28 Novembre 2019
Sur Le Monde.fr cet article sur LVMH montre comment la vague luxe/mondialisation emporte la société. Et pour Paris la mutation de la ville: commerces, hôtels, spécialisation, tourisme, loisirs, musées privés.... " Le numéro un mondial du luxe LVMH a enregistré en 2018 une nouvelle année "record" avec des ventes au plus haut à 46,8 milliards d'euros, en croissance de 10%, et un bénéfice net en hausse de 18% à 6,4 milliards d'euros" C'est à dire presque le budget annuel de la Ville de Paris........Comment résister?
« Le groupe LVMH est un résumé des paradoxes français »
Philippe Escande
La France pleure son industrie disparue, mais l’une des premières industries européennes est française. Et LVMH prospère dans un domaine où cette qualification est un gros mot, et dans un pays qui se veut l’ennemi des riches. Le groupe construit en quarante ans par Bernard Arnault est un résumé des paradoxes français.
Au seuil des années 1970, Louis Vuitton est un petit malletier de renom employant près de 100 personnes. C’est aujourd’hui un groupe mondial de plusieurs dizaines de milliers d’employés dans le monde et la tête de pont de la première multinationale du luxe. En une génération, une profession artisanale, fière de sa petitesse et de sa rareté, joue dans la cour des grands. Le luxe et la mode emploient plus d’un million de personnes en France pour près de 150 milliards d’euros de chiffre d’affaires, mieux que l’aéronautique ou l’automobile.
Dans son récent et passionnant livre, Le Luxe à la conquête du monde (Miss Tweed Editions, 2019), la journaliste Astrid Wendlandt raconte cette montée en puissance improbable. Avec sa première génération de conquérants, comme Alain Dominique Perrin (Cartier), Jean-Louis Dumas (Hermès) ou Yves Carcelle (Louis Vuitton). Ils ont compris, comme Chanel, que le charme français pouvait ravir les cœurs japonais, puis coréens, puis chinois. L’industrie du luxe est pourtant un oxymore parfait. Cette catégorie affamée d’exclusivité ne peut se dissoudre dans la production de masse qu’en perdant son âme. Et pourtant le succès est immense, et se poursuit aujourd’hui dans le monde émergent, de l’Indonésie au Brésil, prospérant sur l’explosion des fortunes. Une forme de démocratisation du luxe qui ne veut surtout pas apparaître comme tel et préserve jalousement ses magasins exclusifs et ses prix stratosphériques.
Prédateur exceptionnel
Personne n’a mieux compris ce phénomène que Bernard Arnault, tacticien de génie et prédateur exceptionnel. Il agit comme un collectionneur, avec patience et méthode. Les Français adorent détester ce personnage, lui aussi paradoxal, introverti et provocateur, qui représente à la fois la réussite et le pouvoir de l’argent.

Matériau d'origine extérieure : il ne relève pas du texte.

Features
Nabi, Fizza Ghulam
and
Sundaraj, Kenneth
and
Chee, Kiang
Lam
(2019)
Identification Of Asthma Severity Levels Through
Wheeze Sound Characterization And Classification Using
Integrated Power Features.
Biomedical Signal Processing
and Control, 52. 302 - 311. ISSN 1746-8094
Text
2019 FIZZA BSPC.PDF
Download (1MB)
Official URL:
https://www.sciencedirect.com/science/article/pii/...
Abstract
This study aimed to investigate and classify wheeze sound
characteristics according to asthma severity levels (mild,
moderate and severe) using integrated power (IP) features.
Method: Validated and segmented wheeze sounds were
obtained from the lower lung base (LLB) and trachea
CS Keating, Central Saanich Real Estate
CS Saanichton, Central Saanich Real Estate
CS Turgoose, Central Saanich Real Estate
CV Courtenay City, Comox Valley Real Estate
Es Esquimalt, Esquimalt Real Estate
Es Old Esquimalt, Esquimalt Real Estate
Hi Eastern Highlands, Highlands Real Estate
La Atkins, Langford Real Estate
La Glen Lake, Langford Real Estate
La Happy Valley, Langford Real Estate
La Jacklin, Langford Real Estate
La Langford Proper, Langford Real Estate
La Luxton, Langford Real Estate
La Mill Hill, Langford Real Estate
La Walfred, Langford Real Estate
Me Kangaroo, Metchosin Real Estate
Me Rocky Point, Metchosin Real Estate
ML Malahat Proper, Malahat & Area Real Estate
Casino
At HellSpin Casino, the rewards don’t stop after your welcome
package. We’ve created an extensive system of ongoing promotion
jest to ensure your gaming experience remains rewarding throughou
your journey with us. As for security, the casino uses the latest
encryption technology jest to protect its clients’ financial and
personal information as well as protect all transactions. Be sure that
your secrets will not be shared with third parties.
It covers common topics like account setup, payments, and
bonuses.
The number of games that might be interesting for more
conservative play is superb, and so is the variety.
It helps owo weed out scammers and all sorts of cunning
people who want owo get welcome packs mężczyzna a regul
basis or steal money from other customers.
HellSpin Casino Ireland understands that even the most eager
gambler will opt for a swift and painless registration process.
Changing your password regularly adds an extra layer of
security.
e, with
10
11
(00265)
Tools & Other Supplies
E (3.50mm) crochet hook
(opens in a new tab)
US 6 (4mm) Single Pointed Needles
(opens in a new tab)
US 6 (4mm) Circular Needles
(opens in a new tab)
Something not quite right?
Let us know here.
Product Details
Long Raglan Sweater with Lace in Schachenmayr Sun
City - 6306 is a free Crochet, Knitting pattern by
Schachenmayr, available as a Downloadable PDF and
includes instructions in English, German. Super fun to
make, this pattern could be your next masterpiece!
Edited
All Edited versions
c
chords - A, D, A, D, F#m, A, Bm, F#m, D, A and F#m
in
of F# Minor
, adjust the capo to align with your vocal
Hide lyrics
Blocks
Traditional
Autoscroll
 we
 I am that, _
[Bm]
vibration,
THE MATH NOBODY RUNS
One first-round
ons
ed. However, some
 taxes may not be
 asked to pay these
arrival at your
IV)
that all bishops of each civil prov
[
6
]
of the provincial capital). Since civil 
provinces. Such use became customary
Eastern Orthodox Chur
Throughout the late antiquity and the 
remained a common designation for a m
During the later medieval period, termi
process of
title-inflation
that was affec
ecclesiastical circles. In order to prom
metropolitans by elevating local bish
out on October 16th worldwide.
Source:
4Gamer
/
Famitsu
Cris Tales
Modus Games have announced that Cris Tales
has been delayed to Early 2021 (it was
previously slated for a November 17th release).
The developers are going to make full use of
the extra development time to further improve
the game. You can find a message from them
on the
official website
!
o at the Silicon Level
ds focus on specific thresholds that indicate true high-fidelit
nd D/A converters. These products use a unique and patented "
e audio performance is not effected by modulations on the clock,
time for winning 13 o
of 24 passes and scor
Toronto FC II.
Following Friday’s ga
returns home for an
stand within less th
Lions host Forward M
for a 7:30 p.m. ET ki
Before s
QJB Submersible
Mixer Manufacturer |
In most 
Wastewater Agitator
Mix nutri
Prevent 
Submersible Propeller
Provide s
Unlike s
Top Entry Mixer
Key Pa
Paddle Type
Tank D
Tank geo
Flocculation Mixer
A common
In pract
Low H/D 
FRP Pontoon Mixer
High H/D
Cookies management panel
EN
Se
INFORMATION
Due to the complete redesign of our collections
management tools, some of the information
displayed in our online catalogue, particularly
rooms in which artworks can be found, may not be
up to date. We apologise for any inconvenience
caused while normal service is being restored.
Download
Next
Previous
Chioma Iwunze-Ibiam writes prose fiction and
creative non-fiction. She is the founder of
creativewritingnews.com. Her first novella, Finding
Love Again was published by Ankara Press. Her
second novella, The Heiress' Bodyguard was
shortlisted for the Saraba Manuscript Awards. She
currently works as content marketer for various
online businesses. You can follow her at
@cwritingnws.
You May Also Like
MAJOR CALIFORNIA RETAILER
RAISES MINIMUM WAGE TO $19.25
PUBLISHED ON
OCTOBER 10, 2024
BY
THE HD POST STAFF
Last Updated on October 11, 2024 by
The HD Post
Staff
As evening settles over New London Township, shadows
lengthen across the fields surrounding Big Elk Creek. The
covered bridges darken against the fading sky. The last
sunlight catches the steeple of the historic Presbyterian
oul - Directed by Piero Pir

Il comprend aujourd’hui que le monde change à nouveau. Le luxe devient expérience, il achète des palaces. Il était faible dans la joaillerie, activité capitalistique mais plus stable que la mode, il s’invite aux premières places. Rajoutant toujours plus de perles à son collier. Le conglomérat LVMH est aujourd’hui spectaculaire, mais résistera-t-il au passage des générations (Bernard Arnault a 70 ans) et à la nouvelle conscience environnementale qui de plus en plus rejette l’ostentatoire ? C’est le paradoxe ultime de cette activité qui, comme l’art, tente de faire de l’inutile le bien le plus précieux au monde.